“This is the last tour of my career. I can say that right now with absolute certainty,” says 89-year old actress Angela Lansbury, best known as Jessica Fletcher from her highly successful television series Murder, She Wrote, over the phone. “Touring is tough. It really is. I wanted to come to Los Angeles. Isn’t that funny? I needed to put my foot down here again. I still have a house here. My family is here. I feel very much at home. I just wanted to come back as a last thing.”
In Blithe Spirit, currently running at the Ahmanson Theatre, Lansbury plays a medium named Madame Arcati, a role she won her fifth Tony Award for when the play appeared on Broadway five years ago. Arcati is called to the home of writer Charles Condomine (Charles Edwards), who is researching a new novel. During a trance, which no one believes could possibly be real, Arcati summons the ghost of Condomine’s dead wife (Jemima Rooper.) Only he can see and hear her and that complicates his relationship with his new wife (Charlotte Parry.) First performed in 1941, the play was written by Noël Coward.

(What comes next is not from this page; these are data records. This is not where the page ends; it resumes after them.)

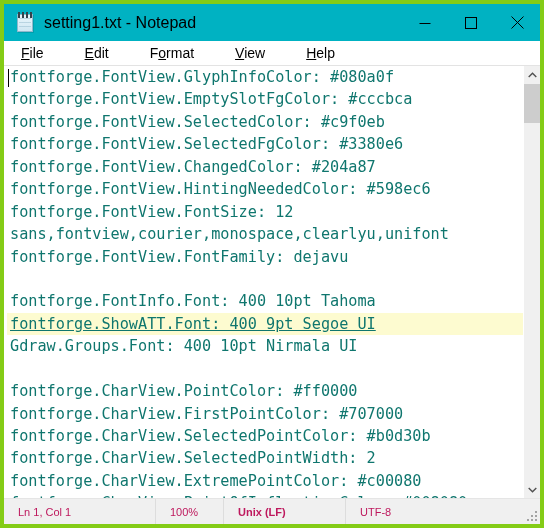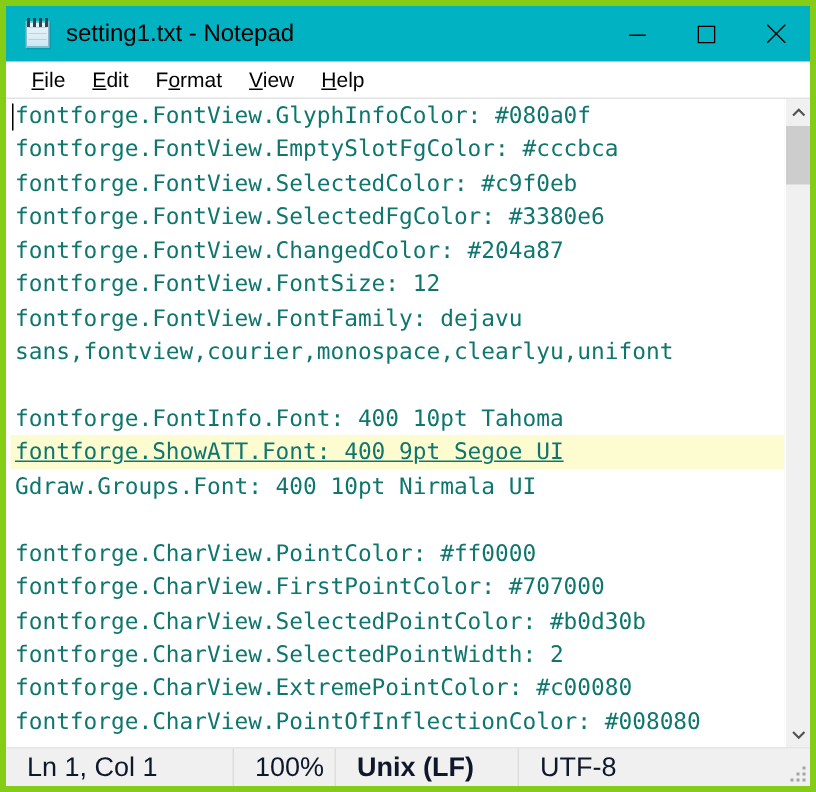--- a/index.html
+++ b/index.html
@@ -100,6 +100,7 @@
     display: flex;
     align-items: center;
     padding-left: 8px;
+    gap: 23px;
   }
   .menu-item {
     font-size: 14px;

Lansbury met the playwright years ago. “I met him at the Plaza Hotel in New York with Marlene Dietrich,” she reveals. “It was the only time I ever met him. I had never done his plays, although I had done them at drama school and knew [them] intimately. He was about to leave to go to Las Vegas where he had a huge success. He was the epitome of the English stage man, the English writer. He was marvelous and we all just bowed at his feet.”
Though she first played Arcati in 2009 and again last year in England for five months, the actress still works to make each moment unique. “Every time I go out of the box onto the stage,” she says, “I am going to bring, hopefully, a fresh approach. Also earnestness because I think Arcati is totally serious in her abilities as a medium, even though she’s a funny character. I’m always going for something that’s better. Not to upset the other actors, this is the thing that I believe one has to do every single time you play the part.”
After being dissatisfied with the roles she was offered while under contract with MGM, Lansbury made the decision that changed her life. “I had no reputation except as an also-ran. It was very discouraging. I had to pack up and go back to Broadway. That was a great decision I made. Thank God. I never looked back and I never came back to Hollywood to make a film.”
Upon her return to Broadway, the actress played the title character in Mame (1966 and 1983), Mama Rose in Gypsy (1974), Madame Arnfeldt in A Little Night Music (2009) and Mrs. Lovett in Sweeney Todd (1979.) In fact, the last performance she gave as Lovett was at the Dorothy Chandler Pavilion in 1981.
After the Blithe Spirit tour (which goes on to San Francisco, Toronto and Washington, D.C.) Lansbury hopes to appear in a production of the Enid Bagnold play The Chalk Garden. “Enid wrote the book of National Velvetwhich is a film I did at the beginning of my career with Elizabeth Taylor. She was the most interesting authoress of her day. She wrote this play back in the 1930s or maybe a little later. It’s a small play but has to be carefully cast.”
And if she had to give up acting, what would she do? “That’s a hell of a question, isn’t it? I’d take up causes and become more involved on a personal level with the things I care about: children and also educating children in schools to have more access to dance and music and singing and acting. I think it’s a wonderful developer to have that access and they don’t have that in the schools today.”
Until that day comes, Lansbury will continue to tread the boards as she is currently doing. With her entrance and most exits in Blithe Spirit she is overwhelmed with applause from the audience. “It simply means here’s an old friend. Here’s somebody we know and we’re very happy to welcome her back to Los Angeles, back to the theatre. That’s a lovely feeling. Familiarity can breed contempt, but it can also breed friendship and I sense that friendship.”